In December 2018, the San Jose City Council passed legislation that required electric scooter companies that want to deploy their scooters in San Jose to get a permit from the city, pay an annual permit application fee of $2,500 and submit another $124 per device each year. The companies are also required to obtain insurance and protect the city from legal claims.
Since San Jose launched its scooter permit program in February 2019, the city has issued permits to six companies for a total of 5,750 e-scooters — 2,300 of which belong to Lime.
“I believe that we can work with technology companies to find ways to improve quality of life, improve safety, improve equity,” San Jose Mayor Liccardo said Tuesday. “We know that this is something that we will need in our transportation toolbox, so let’s find a way to integrate it into our city and make sure it’s safe, rather than simply declaring war on it.”

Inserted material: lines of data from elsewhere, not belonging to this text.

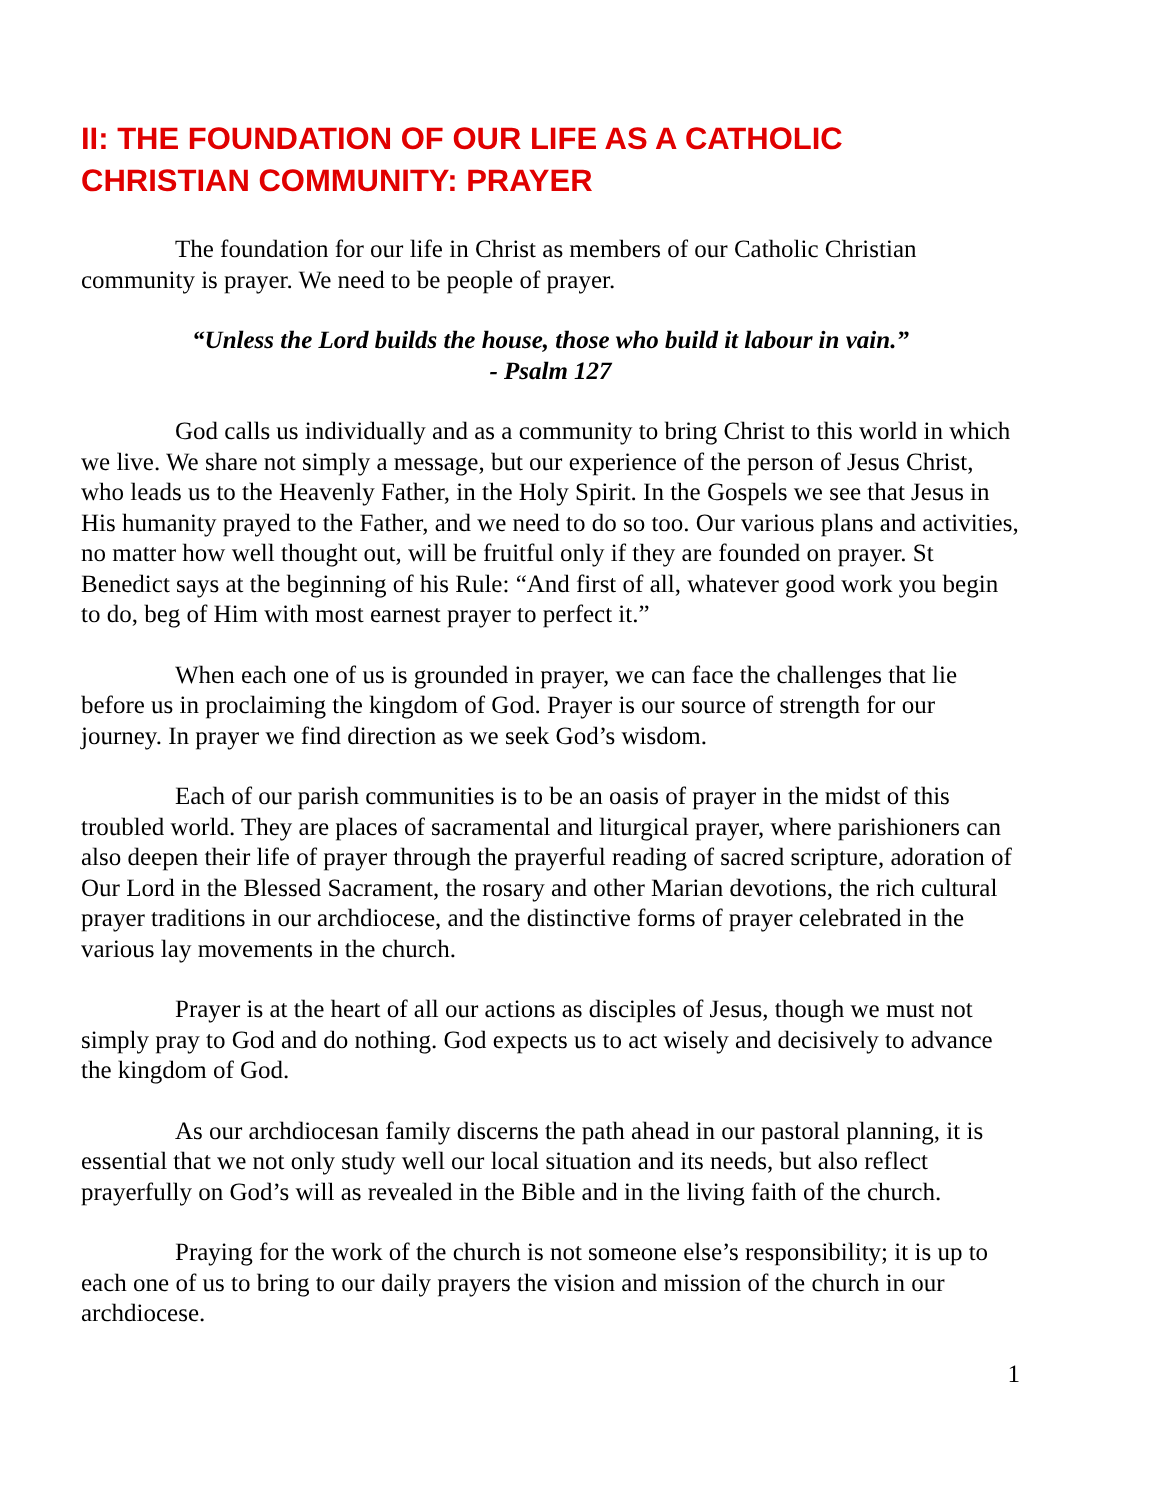II: THE FOUNDATION OF OUR LIFE AS A CATHOLIC
CHRISTIAN COMMUNITY: PRAYER
The foundation for our life in Christ as members of our Catholic Christian community is prayer. We need to be people of prayer.
“Unless the Lord builds the house, those who build it labour in vain.”
- Psalm 127
God calls us individually and as a community to bring Christ to this world in which we live. We share not simply a message, but our experience of the person of Jesus Christ, who leads us to the Heavenly Father, in the Holy Spirit. In the Gospels we see that Jesus in His humanity prayed to the Father, and we need to do so too. Our various plans and activities, no matter how well thought out, will be fruitful only if they are founded on prayer. St Benedict says at the beginning of his Rule: “And first of all, whatever good work you begin to do, beg of Him with most earnest prayer to perfect it.”
When each one of us is grounded in prayer, we can face the challenges that lie before us in proclaiming the kingdom of God. Prayer is our source of strength for our journey. In prayer we find direction as we seek God’s wisdom.
Each of our parish communities is to be an oasis of prayer in the midst of this troubled world. They are places of sacramental and liturgical prayer, where parishioners can also deepen their life of prayer through the prayerful reading of sacred scripture, adoration of Our Lord in the Blessed Sacrament, the rosary and other Marian devotions, the rich cultural prayer traditions in our archdiocese, and the distinctive forms of prayer celebrated in the various lay movements in the church.
Prayer is at the heart of all our actions as disciples of Jesus, though we must not simply pray to God and do nothing. God expects us to act wisely and decisively to advance the kingdom of God.
As our archdiocesan family discerns the path ahead in our pastoral planning, it is essential that we not only study well our local situation and its needs, but also reflect prayerfully on God’s will as revealed in the Bible and in the living faith of the church.
Praying for the work of the church is not someone else’s responsibility; it is up to each one of us to bring to our daily prayers the vision and mission of the church in our archdiocese.
1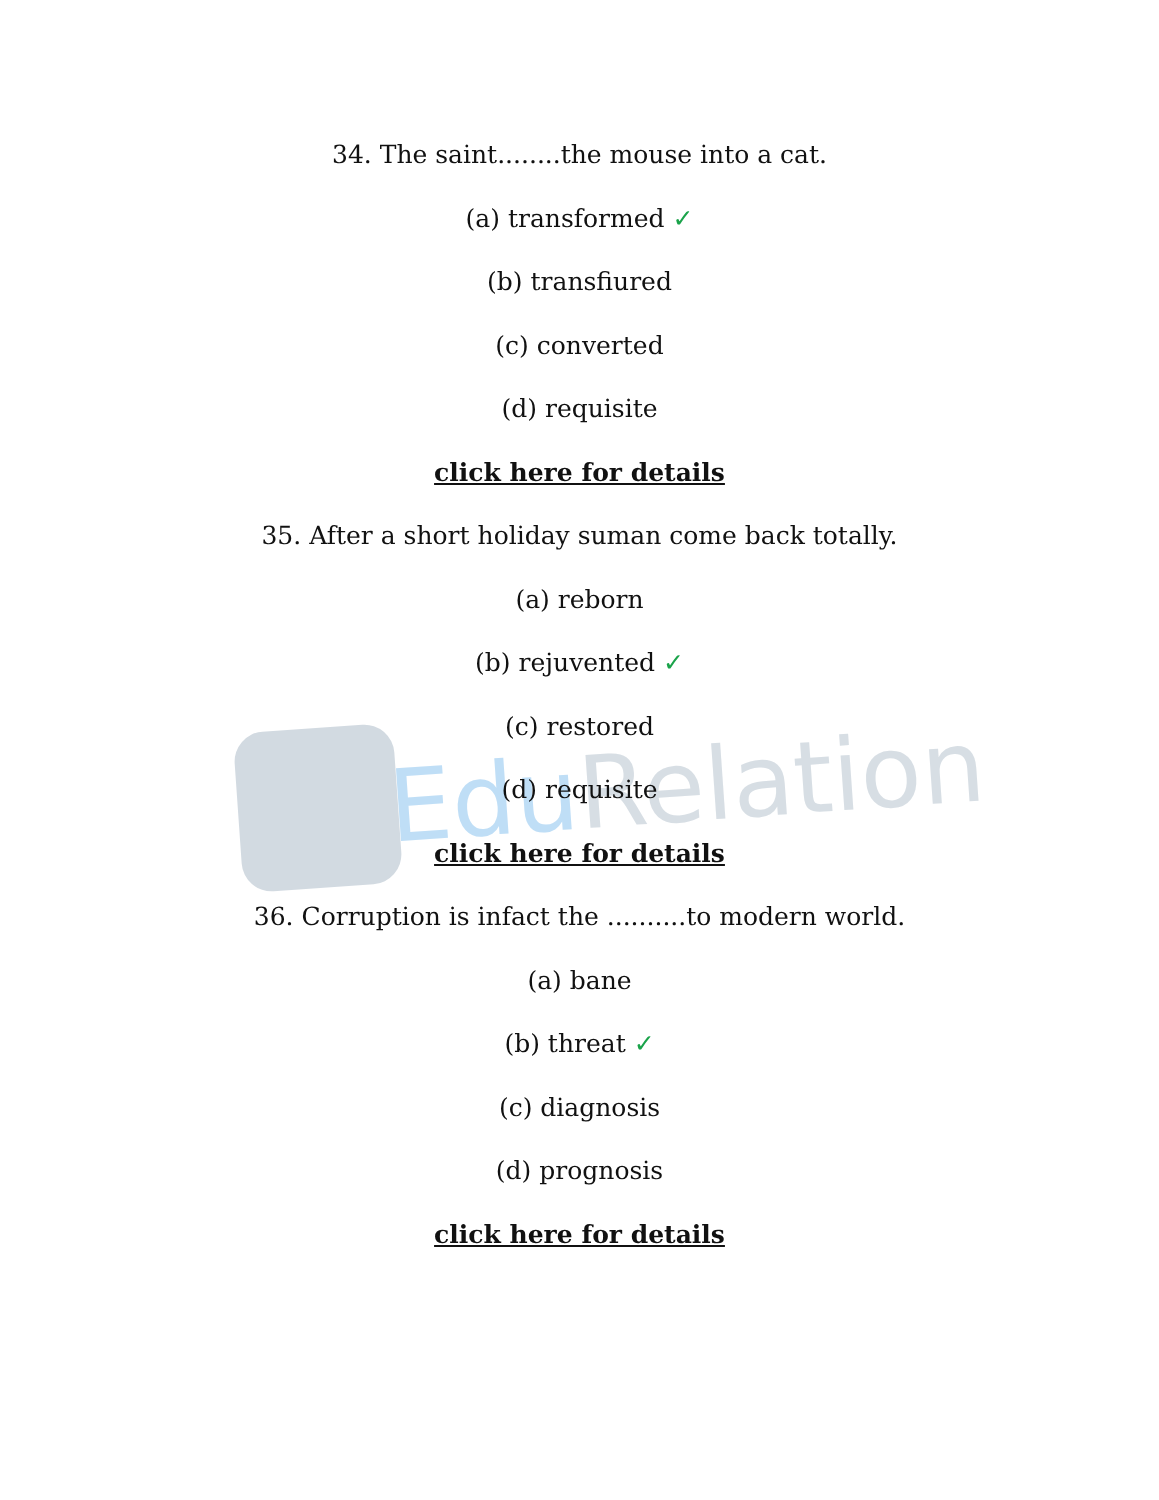Edu Relation
34. The saint........the mouse into a cat.
(a) transformed ✓
(b) transfiured
(c) converted
(d) requisite
click here for details
35. After a short holiday suman come back totally.
(a) reborn
(b) rejuvented ✓
(c) restored
(d) requisite
click here for details
36. Corruption is infact the ..........to modern world.
(a) bane
(b) threat ✓
(c) diagnosis
(d) prognosis
click here for details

As part of the new requirement, the council tasked city staff to work with the permitted companies to figure out a way to keep scooters off of sidewalks — a trend that is very common but actually illegal under California state law — by July of 2019.
Yet seven months after that deadline, Lime is the first company to make any moves toward trying to change the habits of riders.
John Ristow, director of the city’s department of transportation, said that the companies were always on board but that the 7-month delay was due to “bureaucratic and administrative” hangups.
“Unfortunately we had some difficulties, just as new permitting goes and it took us a little longer to get all of the companies under permits and contracts,” Ristow said Tuesday.
Under the technology initiative launched by Lime, riders who spend a significant chunk of their trip on what the company detects are sidewalks will receive a notification that informs them of the illegal activity. The city and e-scooter company do not currently have plans to penalize riders and instead plan to start by focusing on education.
“If we get to a place where the technology is good enough for us to feel as though it’s reliable to issue a ticket and we think it’s a good idea, then we’ll certainly do it,” Liccardo said Tuesday. “But it’s not the case today, frankly, that every street is the safer place to riding a scooter or a bike either.”
As part of the permit requirements, Lime will share the data it collects on sidewalk ridership with the city on a monthly basis. City staff plan to meet with the other five permitted scooter companies — Lyft, Bird, Spin, Razor and Gruv — within the coming weeks to review their technology detection plans.